In 1989, Mr. Chavez began to supplement his income by selling cocaine, although he claims not to have used that drug himself. In all, he made a total of some 20-30 sales, obtaining the cocaine from his street gang friends. Most of the sales were of relatively small quantities--$25.00 bags, and a few "eight balls" for $175.00. On September 6, 1990, however, he made the mistake of agreeing to sell five kilograms of the drug to an undercover police officer. The price was set at $27,500.00 per kilogram. Upon delivery of a one-kilogram batch, Mr. Chavez was arrested. The police were unable to find the four additional kilograms that were allegedly part of the transaction.

On February 4, 1991, in the Circuit Court of Cook County in Chicago, Mr. Chavez pled guilty to the charge of delivering 900 grams or more of cocaine in violation of Chapter 56 1/2, Sec. 1401(A)(2)(D) of the Illinois Revised Statutes, and was sentenced to the statutory minimum term of 15 years in prison. He is now incarcerated at the Sheridan Correctional Center in Sheridan, Illinois.
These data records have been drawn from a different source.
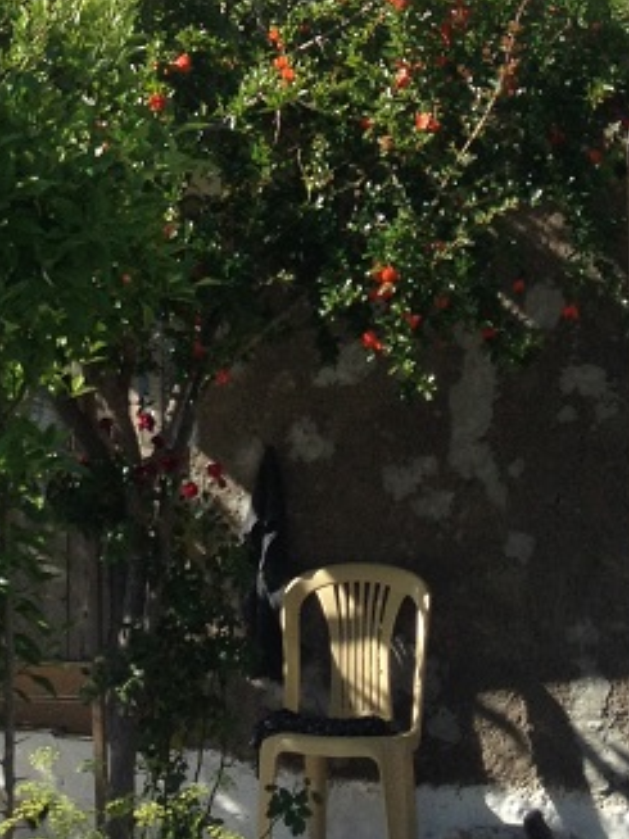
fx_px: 2594
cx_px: 64
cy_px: -10
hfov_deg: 13.7
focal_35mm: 107
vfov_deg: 17.9
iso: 50
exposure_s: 1/863
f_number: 2.4
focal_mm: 4.28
II. The Deportation Proceedings

On May 10, 1991, the INS filed an Order to Show Cause, alleging that because of his state court conviction for delivery of a controlled substance, an aggravated felony for immigration law purposes, see 8 U.S.C. Sec. 1101(a)(43), Mr. Chavez was subject to deportation under Secs. 241(a)(2)(B)(i) and 241(a)(2)(A)(iii) of the INA, 8 U.S.C. Secs. 1251(a)(2)(B)(i) and 1251(a)(2)(A)(iii). At his deportation hearings Mr. Chavez conceded deportability. However, during the course of the proceedings he applied for a waiver of deportation pursuant to Sec. 212(c) of the INA, 8 U.S.C. Sec. 1182(c).

An evidentiary hearing on the waiver application was held on February 25, 1992, and continued on March 27, 1992. Extensive testimony was taken from Mr. Chavez, his mother, his brother, and several other supporting witnesses. Numerous affidavits and letters of support were also entered into the record.
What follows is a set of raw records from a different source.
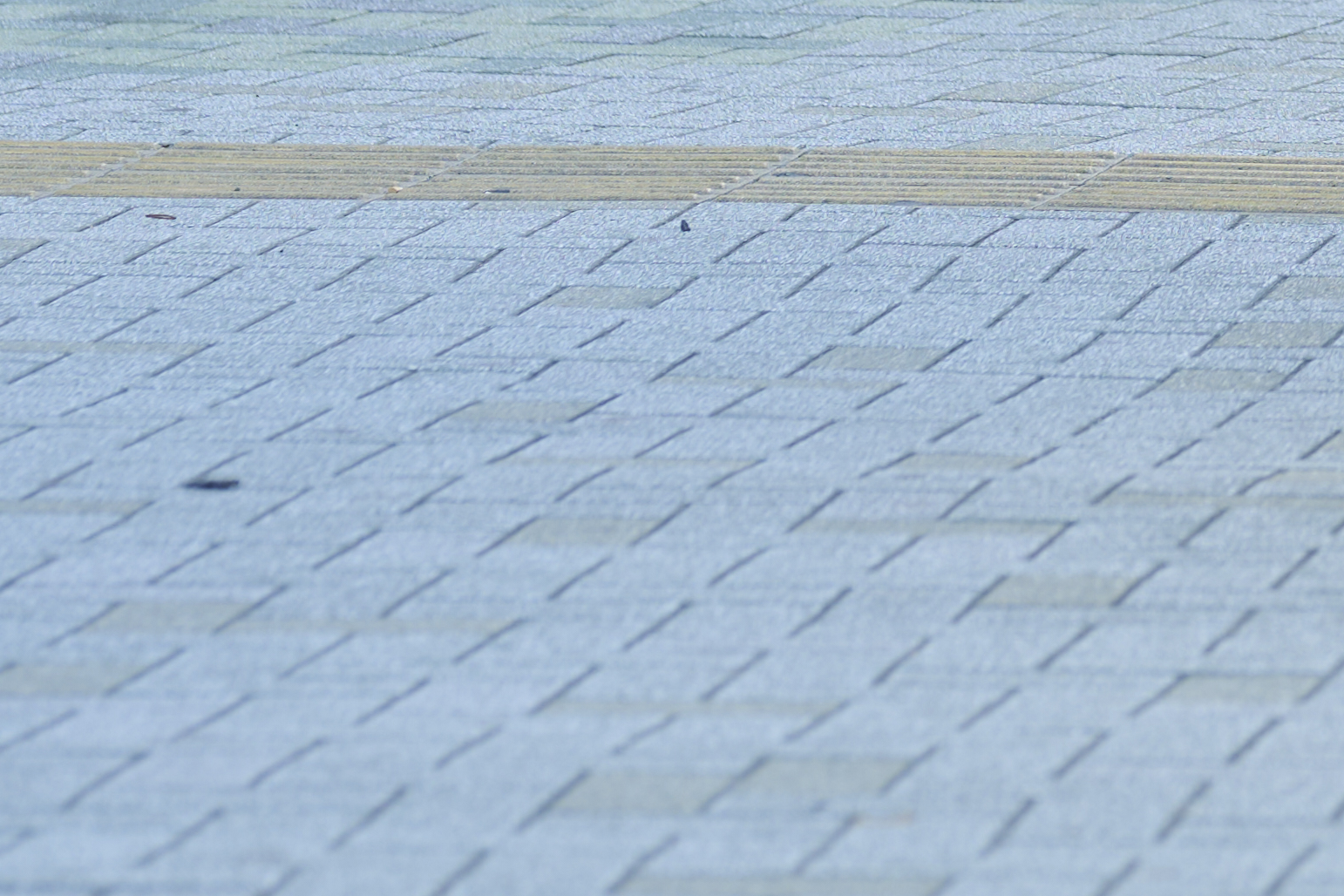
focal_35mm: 455
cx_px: 2722
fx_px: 16985
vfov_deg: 3.0
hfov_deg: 4.5
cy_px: -1339
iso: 100
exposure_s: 1/100
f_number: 2.8
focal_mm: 85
Much of the evidence presented at the waiver hearing related to Mr. Chavez' attempts at rehabilitation following his arrest and conviction. Mr. Chavez testified that during the period of his incarceration he had disassociated himself from his street gang, and was no longer a gang member. He had taken a welding course, obtained a G.E.D. high school equivalency degree, enrolled in college, and had become involved in Bible study. At Cook County Jail, where he had been held for several months following his arrest, he had joined "Future 16," a rehabilitation program for young street gang members. After his transfer to Sheridan Correctional Center he had entered the Gateway Foundation substance abuse program, a voluntary, full-time program in which participants are segregated from other prison inmates and given intensive substance abuse counseling. He became an active participant, and within a few months earned a position as a coordinator in the program.

Three witnesses associated with the prison system gave testimony strongly supporting Mr. Chavez' application. Sergeant Incarnacion Roldan, an experienced corrections officer at Cook County Jail, the founder and leader of the "Future 16" group and himself a former street gang member, testified that he had worked with Mr. Chavez for a period of seven to nine months, that he knew him well, and that he had no doubt that, given the opportunity, he would "get his life back on the right direction." Bobby Carbage, an Illinois state certified substance abuse counselor who was Mr.